> WHAT YOU NEED TO DO: The required result is every line of the records that includes "otrzymują".

[Saved entries]
--- START ---
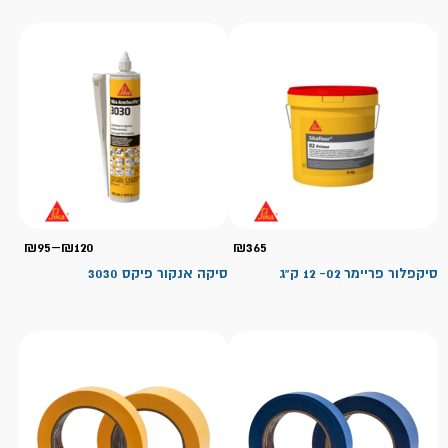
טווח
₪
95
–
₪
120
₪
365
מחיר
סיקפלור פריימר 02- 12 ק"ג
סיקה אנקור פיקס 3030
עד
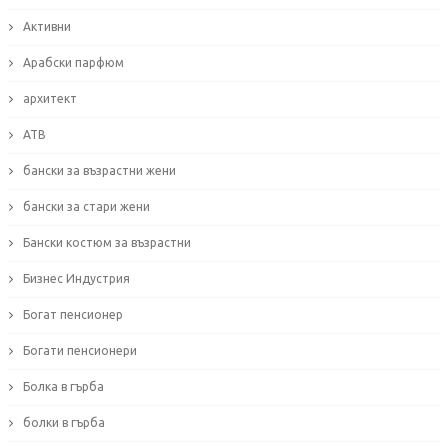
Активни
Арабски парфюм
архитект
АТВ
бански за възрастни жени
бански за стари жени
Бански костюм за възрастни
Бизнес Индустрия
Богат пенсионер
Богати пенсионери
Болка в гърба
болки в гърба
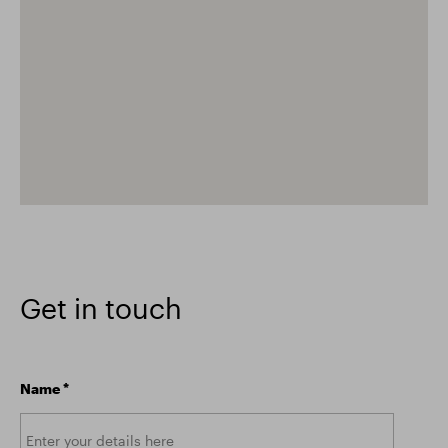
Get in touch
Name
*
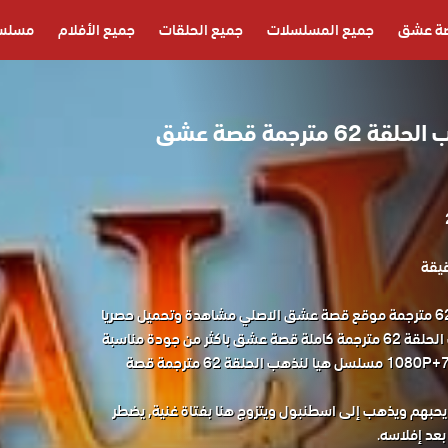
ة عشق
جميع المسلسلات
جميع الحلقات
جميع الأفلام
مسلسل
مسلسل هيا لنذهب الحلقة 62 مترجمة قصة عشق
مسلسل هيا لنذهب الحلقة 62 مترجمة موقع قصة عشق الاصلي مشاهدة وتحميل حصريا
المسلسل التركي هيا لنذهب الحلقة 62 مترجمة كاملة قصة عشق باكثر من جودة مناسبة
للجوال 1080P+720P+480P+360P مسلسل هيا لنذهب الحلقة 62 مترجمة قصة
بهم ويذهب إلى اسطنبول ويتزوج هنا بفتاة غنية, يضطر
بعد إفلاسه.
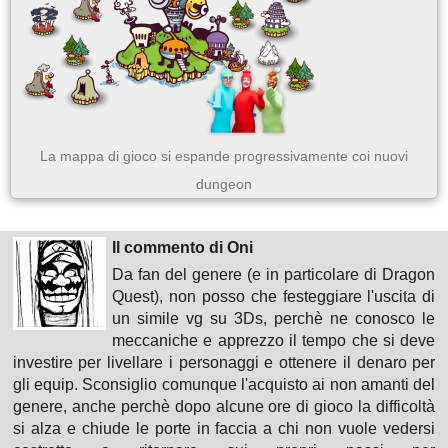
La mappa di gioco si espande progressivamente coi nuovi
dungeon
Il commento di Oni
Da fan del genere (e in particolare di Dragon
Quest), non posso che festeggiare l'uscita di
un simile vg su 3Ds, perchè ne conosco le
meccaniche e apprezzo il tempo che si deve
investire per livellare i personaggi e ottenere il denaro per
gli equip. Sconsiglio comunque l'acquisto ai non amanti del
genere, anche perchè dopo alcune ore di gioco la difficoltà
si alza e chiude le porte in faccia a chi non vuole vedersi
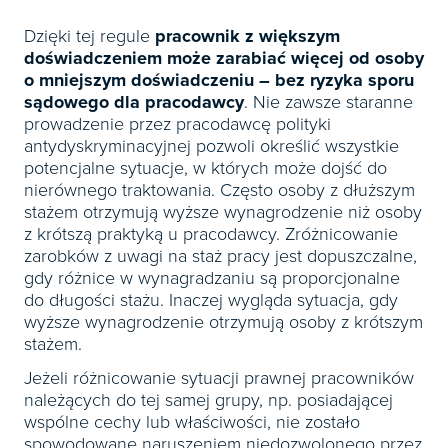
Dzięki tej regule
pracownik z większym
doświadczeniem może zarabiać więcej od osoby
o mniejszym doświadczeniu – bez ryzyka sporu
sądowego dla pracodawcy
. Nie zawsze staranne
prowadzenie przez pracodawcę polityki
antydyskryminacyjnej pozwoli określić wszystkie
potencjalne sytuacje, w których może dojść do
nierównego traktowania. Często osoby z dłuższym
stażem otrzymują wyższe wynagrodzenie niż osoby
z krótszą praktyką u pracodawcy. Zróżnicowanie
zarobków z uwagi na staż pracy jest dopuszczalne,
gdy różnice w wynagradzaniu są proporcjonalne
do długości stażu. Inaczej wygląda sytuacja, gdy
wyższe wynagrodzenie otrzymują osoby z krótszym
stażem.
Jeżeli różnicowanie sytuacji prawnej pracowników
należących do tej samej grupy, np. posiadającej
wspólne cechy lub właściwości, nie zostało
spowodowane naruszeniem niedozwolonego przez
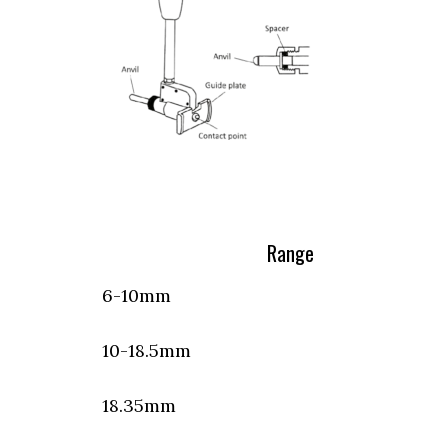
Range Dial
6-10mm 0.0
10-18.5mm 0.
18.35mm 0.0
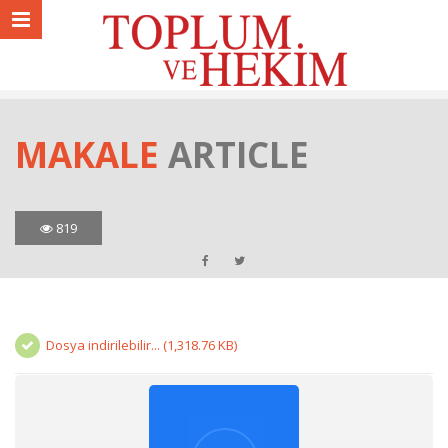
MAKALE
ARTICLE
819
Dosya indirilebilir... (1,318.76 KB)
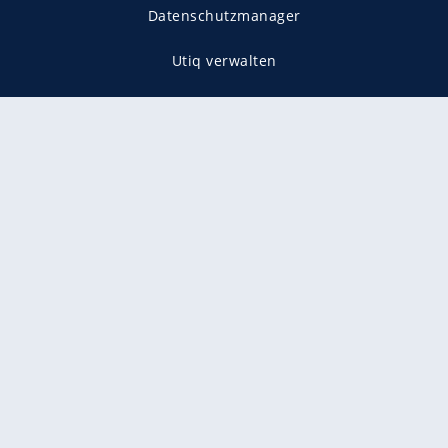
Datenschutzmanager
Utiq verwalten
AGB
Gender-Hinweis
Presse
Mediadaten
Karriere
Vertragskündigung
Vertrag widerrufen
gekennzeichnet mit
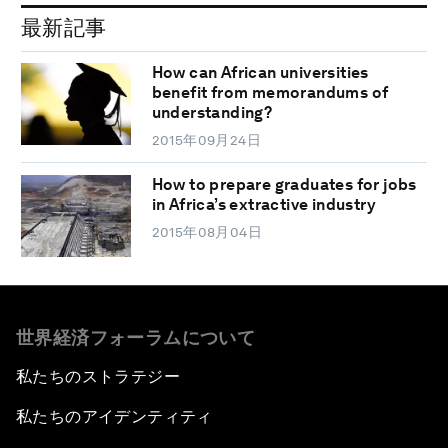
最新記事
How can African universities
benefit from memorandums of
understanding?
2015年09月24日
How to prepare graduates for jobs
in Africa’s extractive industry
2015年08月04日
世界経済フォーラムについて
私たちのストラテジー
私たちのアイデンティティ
--- END ---
--- START ---
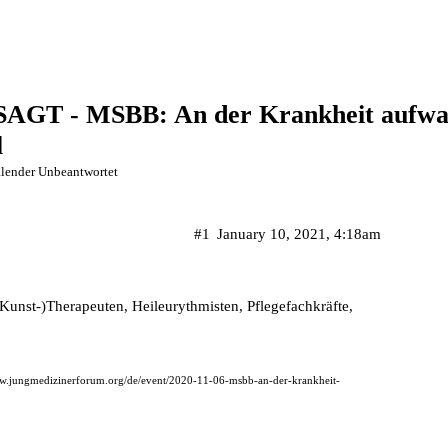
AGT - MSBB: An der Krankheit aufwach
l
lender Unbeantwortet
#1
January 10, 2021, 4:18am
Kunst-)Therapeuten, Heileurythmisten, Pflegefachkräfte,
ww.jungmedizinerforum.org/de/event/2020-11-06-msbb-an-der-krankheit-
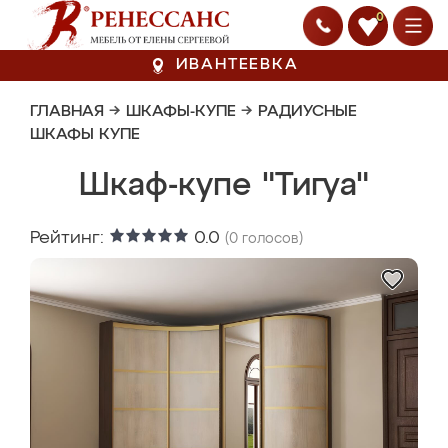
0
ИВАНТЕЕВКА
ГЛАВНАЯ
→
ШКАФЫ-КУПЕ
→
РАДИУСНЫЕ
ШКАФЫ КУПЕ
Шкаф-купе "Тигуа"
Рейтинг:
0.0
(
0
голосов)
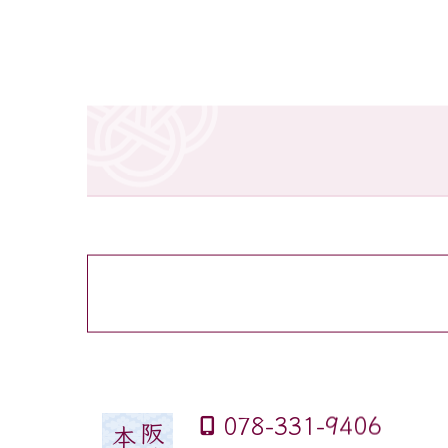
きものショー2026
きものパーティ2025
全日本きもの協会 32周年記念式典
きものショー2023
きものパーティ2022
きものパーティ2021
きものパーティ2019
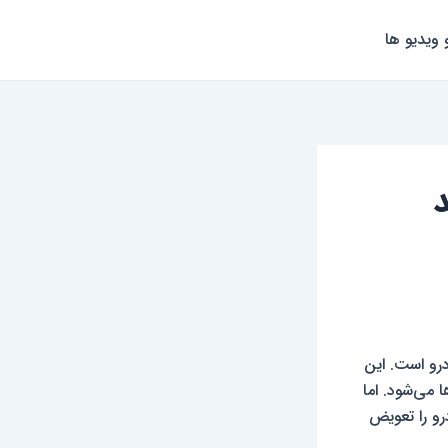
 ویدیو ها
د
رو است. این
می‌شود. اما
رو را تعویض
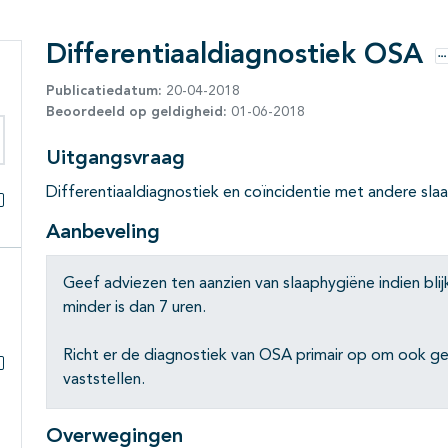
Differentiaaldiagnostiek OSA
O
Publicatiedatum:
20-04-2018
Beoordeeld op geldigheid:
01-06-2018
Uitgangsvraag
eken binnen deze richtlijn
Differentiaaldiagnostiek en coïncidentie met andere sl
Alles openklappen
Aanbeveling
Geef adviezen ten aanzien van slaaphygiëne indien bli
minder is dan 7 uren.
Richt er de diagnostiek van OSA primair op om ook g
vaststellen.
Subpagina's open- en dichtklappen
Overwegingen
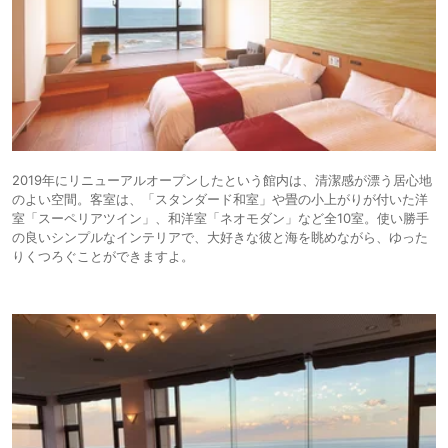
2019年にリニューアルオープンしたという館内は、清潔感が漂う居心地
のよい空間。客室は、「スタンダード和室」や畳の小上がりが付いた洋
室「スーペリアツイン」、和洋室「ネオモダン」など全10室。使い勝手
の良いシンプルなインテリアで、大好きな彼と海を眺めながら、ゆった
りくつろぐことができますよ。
--- END ---
> EXERCISE ANSWER:
stażem otrzymują wyższe wynagrodzenie niż osoby
wyższe wynagrodzenie otrzymują osoby z krótszym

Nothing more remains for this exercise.